> **WORK REQUEST**
In the material below, please retype the lines from the very first through the one with "X469900Y203200D03*", exactly and without pictures.

> **DATA PROVIDED**
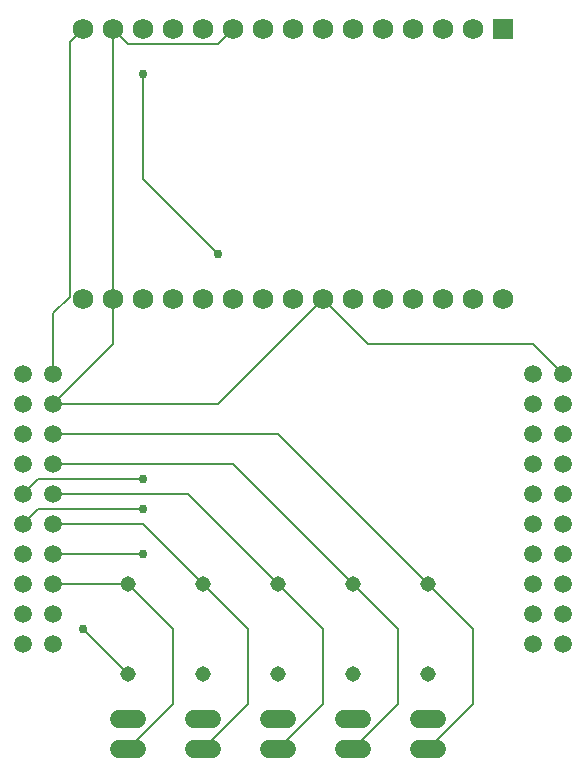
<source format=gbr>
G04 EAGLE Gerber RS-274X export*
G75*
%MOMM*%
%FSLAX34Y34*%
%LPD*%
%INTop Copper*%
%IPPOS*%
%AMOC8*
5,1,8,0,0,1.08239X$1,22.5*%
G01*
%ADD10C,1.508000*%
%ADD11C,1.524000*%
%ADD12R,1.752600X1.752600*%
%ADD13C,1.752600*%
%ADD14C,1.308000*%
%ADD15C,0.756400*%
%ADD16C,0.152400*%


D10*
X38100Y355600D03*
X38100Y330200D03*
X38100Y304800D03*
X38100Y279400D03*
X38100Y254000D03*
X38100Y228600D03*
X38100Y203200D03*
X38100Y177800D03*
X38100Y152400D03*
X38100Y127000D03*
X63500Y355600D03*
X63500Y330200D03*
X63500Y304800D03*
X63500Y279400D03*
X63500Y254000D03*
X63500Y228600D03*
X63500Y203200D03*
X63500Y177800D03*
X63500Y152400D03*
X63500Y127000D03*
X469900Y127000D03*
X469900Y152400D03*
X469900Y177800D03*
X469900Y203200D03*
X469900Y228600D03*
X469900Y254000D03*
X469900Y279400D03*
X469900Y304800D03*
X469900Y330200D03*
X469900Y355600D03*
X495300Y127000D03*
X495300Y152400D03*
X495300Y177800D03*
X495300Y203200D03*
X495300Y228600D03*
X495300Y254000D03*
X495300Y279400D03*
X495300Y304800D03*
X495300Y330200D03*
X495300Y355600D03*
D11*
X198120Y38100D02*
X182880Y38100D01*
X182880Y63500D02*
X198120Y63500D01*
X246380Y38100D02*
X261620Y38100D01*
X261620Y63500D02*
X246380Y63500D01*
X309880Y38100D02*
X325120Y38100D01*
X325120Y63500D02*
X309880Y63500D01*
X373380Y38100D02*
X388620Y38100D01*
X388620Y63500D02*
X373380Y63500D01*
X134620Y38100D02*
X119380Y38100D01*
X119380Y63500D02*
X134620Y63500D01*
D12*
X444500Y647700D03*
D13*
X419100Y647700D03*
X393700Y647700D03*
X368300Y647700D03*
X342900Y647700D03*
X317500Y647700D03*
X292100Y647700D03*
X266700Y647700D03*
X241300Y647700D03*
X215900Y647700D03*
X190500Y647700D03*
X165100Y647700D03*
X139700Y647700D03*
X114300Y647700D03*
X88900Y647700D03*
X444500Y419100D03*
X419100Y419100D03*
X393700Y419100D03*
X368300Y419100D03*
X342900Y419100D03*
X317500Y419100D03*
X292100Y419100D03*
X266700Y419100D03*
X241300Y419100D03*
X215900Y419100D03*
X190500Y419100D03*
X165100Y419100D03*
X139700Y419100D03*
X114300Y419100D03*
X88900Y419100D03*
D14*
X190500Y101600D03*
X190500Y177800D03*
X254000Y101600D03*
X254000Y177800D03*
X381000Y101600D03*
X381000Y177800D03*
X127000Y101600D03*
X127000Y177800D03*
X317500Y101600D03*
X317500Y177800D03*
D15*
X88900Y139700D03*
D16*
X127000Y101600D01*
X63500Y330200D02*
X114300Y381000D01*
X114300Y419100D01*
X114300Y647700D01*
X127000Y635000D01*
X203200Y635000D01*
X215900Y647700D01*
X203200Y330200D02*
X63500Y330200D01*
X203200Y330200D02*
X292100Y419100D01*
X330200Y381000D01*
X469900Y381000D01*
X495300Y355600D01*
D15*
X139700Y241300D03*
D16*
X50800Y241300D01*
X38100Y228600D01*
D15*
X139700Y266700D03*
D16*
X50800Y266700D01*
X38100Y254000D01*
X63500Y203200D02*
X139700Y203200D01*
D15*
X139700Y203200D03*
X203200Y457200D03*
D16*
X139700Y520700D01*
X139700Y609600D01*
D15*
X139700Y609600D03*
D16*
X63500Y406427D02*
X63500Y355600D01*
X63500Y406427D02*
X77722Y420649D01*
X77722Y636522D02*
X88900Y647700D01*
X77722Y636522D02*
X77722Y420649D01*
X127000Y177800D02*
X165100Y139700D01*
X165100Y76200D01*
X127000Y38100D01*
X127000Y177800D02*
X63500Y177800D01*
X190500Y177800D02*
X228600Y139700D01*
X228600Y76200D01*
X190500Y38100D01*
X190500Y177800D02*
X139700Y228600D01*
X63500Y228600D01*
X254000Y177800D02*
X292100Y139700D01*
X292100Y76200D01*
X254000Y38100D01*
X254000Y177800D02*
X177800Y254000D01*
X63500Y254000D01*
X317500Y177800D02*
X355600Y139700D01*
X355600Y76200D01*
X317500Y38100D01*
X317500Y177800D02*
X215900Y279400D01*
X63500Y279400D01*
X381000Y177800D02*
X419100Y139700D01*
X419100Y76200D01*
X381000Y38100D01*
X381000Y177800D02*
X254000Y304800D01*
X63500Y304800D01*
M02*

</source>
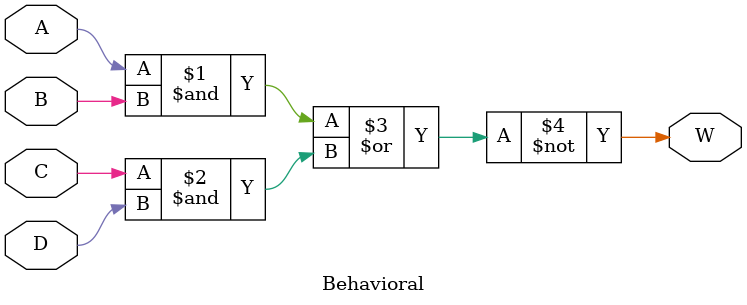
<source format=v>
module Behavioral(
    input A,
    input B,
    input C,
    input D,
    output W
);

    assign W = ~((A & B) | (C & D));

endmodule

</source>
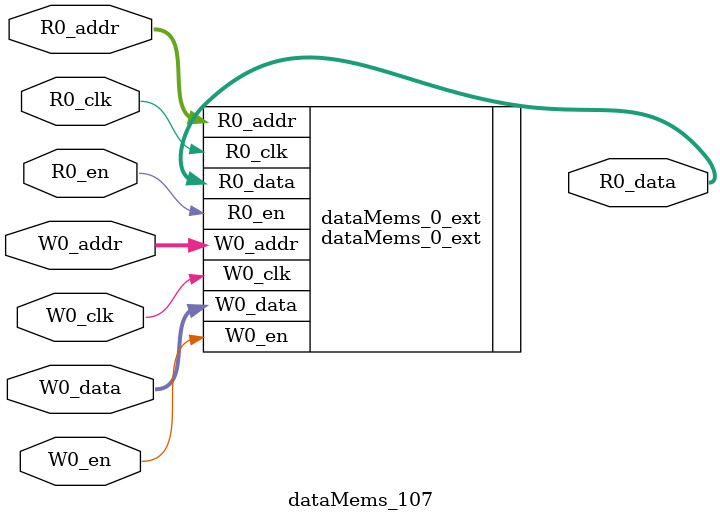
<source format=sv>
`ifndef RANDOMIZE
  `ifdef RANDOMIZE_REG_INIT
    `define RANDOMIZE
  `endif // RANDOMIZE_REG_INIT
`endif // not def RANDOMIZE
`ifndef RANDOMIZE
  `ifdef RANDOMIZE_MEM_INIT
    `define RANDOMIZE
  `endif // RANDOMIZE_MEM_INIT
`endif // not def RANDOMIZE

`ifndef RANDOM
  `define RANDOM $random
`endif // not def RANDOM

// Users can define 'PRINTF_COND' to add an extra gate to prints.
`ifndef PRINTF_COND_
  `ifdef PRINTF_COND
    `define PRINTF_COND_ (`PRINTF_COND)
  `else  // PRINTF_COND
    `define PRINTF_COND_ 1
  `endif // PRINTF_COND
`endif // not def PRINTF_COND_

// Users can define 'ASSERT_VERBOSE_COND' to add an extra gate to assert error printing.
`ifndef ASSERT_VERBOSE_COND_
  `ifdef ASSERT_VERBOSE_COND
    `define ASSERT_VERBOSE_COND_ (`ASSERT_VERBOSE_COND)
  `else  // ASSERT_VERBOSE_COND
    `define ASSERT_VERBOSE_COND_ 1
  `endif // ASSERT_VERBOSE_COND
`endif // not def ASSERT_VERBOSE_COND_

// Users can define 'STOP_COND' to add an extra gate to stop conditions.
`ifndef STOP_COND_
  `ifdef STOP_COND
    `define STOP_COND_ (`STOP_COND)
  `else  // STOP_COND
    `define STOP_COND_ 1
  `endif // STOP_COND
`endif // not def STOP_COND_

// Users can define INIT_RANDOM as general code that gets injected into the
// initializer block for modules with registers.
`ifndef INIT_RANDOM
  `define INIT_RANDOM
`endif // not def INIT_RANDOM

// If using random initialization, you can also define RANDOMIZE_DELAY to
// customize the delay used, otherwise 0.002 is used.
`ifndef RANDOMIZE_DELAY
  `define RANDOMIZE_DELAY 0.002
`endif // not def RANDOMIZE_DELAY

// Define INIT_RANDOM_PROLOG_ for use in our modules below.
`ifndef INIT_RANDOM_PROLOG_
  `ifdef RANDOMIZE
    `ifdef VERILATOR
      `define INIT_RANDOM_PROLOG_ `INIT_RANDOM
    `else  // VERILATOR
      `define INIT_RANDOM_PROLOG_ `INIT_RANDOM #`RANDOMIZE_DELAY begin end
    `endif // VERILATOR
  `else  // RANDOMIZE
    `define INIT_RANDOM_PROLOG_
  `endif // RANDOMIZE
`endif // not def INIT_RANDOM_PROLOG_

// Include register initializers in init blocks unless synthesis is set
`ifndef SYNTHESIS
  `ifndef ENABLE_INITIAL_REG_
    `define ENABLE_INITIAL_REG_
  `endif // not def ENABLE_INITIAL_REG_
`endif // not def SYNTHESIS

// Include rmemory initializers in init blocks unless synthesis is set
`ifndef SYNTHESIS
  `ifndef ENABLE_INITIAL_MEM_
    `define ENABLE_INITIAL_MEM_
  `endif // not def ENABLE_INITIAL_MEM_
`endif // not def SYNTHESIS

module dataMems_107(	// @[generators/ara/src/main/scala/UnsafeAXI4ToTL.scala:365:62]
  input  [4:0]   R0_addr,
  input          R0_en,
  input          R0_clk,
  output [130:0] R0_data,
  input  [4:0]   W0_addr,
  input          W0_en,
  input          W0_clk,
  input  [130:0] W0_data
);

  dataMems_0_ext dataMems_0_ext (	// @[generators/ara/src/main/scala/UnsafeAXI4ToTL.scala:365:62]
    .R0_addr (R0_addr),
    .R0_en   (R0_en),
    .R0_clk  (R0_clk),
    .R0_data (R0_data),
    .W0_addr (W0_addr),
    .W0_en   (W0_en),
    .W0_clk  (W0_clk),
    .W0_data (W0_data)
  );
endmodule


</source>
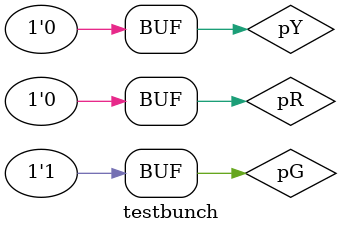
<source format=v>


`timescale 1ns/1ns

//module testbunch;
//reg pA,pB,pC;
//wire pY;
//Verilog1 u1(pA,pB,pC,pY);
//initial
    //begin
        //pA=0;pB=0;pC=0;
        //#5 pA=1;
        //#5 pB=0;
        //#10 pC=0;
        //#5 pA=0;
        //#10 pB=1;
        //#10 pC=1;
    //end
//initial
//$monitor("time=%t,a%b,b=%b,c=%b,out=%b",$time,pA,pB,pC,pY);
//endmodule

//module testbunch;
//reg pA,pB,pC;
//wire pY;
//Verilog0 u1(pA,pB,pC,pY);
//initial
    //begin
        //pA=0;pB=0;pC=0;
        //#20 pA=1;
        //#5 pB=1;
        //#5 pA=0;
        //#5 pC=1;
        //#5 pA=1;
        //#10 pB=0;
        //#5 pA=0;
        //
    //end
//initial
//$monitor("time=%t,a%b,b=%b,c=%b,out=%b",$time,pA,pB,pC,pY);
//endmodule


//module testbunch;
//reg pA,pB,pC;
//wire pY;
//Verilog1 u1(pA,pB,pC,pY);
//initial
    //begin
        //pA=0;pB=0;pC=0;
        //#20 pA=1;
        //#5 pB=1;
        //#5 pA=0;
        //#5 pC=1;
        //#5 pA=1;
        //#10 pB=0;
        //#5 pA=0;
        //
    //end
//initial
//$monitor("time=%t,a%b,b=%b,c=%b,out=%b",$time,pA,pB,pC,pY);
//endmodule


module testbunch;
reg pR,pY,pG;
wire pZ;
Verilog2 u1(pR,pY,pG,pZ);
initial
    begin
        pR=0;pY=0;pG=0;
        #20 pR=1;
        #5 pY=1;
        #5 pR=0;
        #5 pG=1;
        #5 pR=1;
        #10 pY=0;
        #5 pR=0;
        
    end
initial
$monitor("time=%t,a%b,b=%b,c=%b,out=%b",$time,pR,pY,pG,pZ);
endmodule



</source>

> **ANSWER AREA**
<source format=gbr>
G04 EAGLE Gerber RS-274X export*
G75*
%MOMM*%
%FSLAX34Y34*%
%LPD*%
%INTop Copper*%
%IPPOS*%
%AMOC8*
5,1,8,0,0,1.08239X$1,22.5*%
G01*
%ADD10C,1.508000*%
%ADD11C,1.524000*%
%ADD12R,1.752600X1.752600*%
%ADD13C,1.752600*%
%ADD14C,1.308000*%
%ADD15C,0.756400*%
%ADD16C,0.152400*%


D10*
X38100Y355600D03*
X38100Y330200D03*
X38100Y304800D03*
X38100Y279400D03*
X38100Y254000D03*
X38100Y228600D03*
X38100Y203200D03*
X38100Y177800D03*
X38100Y152400D03*
X38100Y127000D03*
X63500Y355600D03*
X63500Y330200D03*
X63500Y304800D03*
X63500Y279400D03*
X63500Y254000D03*
X63500Y228600D03*
X63500Y203200D03*
X63500Y177800D03*
X63500Y152400D03*
X63500Y127000D03*
X469900Y127000D03*
X469900Y152400D03*
X469900Y177800D03*
X469900Y203200D03*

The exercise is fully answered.